### Information supplied

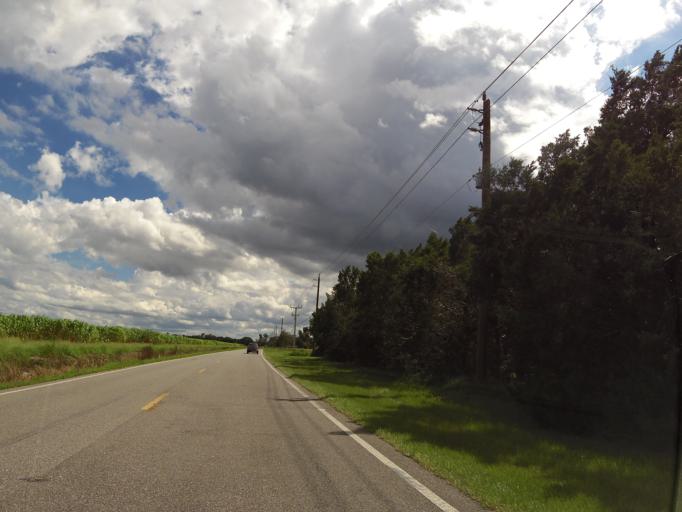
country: US
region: Florida
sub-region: Saint Johns County
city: Saint Augustine South
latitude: 29.8071
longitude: -81.4844
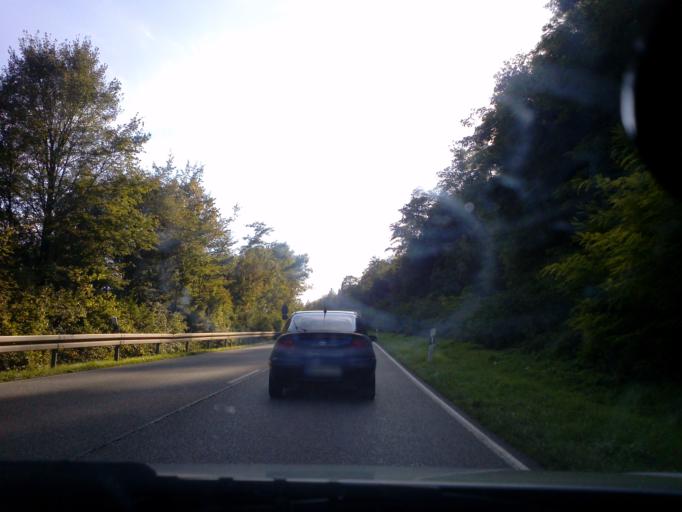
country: DE
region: Baden-Wuerttemberg
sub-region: Regierungsbezirk Stuttgart
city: Schwaigern
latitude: 49.1151
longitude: 9.0177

### Aim of the task
Reproduce only the lines of the material from the one holding "country: DE" through the last line, inclusive, changing "city" to "town" and leaving everything else intact.

### Answer for the task
country: DE
region: Baden-Wuerttemberg
sub-region: Regierungsbezirk Stuttgart
town: Schwaigern
latitude: 49.1151
longitude: 9.0177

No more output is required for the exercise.